*** Stored data ***
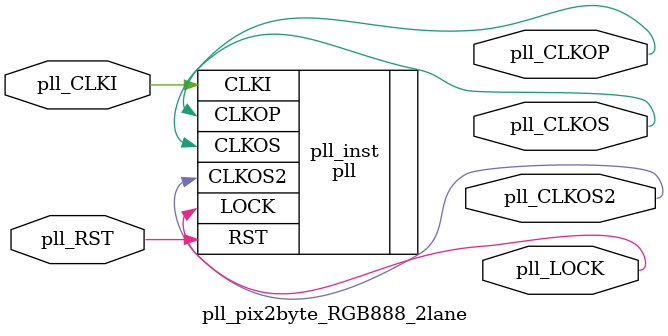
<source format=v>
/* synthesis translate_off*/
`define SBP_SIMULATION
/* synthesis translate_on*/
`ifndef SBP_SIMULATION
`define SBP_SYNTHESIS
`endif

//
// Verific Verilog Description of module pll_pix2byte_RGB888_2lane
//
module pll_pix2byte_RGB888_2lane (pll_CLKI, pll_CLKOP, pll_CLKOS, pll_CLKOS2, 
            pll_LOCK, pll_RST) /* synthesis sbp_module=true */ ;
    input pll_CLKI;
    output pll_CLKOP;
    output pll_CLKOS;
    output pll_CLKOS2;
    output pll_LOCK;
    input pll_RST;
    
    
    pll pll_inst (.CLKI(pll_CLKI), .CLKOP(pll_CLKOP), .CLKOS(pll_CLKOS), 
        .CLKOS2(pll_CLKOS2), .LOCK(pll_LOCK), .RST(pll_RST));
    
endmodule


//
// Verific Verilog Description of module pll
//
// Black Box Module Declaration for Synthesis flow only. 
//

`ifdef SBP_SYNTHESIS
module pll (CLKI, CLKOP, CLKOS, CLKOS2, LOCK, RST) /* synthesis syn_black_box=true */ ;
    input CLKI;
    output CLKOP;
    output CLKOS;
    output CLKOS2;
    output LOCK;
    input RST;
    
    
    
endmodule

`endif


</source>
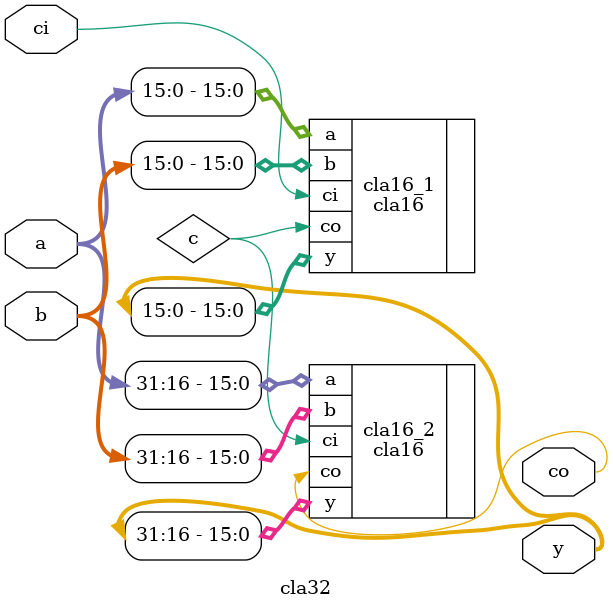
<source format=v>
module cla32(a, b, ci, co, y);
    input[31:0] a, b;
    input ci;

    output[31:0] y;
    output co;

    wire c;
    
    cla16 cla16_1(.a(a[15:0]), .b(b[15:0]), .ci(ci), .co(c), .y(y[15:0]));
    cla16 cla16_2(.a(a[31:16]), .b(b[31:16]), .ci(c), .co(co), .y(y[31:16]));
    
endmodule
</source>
*** End of Stored data ***
*** Stored data ***
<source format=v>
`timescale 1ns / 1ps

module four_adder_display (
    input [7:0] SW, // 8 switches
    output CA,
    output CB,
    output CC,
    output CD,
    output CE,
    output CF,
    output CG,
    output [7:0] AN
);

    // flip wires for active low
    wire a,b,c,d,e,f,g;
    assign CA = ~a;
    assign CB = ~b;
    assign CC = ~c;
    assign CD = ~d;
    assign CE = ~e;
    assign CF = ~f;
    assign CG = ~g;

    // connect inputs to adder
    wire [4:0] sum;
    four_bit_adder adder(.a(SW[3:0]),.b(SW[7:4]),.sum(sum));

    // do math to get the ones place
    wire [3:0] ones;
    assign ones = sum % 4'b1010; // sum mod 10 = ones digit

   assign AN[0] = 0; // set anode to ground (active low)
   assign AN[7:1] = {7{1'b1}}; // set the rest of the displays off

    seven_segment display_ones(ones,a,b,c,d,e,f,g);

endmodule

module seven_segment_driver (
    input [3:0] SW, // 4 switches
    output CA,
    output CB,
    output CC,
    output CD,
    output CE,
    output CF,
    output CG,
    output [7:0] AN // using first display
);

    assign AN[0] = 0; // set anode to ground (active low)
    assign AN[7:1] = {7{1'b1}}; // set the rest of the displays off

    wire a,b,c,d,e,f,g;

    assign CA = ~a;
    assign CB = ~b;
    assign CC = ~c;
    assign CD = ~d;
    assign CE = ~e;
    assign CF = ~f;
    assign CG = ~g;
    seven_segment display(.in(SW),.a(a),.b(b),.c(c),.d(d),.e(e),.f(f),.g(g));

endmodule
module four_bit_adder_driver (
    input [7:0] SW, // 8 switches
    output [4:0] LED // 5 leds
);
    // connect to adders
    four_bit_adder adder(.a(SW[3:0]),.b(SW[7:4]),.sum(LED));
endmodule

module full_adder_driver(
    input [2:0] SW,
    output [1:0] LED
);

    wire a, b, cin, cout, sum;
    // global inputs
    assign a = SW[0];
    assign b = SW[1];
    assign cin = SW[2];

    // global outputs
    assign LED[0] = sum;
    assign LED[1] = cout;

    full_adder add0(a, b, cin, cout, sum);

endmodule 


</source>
*** End of Stored data ***
*** Stored data ***
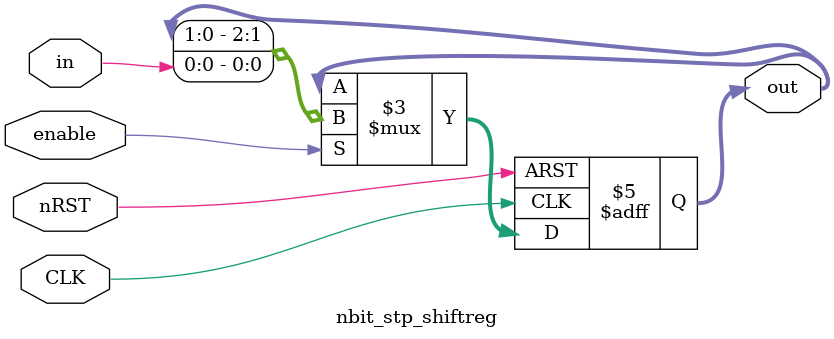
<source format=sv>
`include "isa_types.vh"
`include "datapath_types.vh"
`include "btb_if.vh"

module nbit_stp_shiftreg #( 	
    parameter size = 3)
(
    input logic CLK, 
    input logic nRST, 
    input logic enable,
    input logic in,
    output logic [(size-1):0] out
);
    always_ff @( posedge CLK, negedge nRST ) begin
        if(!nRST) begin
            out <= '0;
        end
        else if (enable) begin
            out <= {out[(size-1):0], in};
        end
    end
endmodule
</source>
*** End of Stored data ***
Instruction: Search the preceding listing for "enable" and extract every line where it is found.

Result for this exercise:
    input logic enable,
        else if (enable) begin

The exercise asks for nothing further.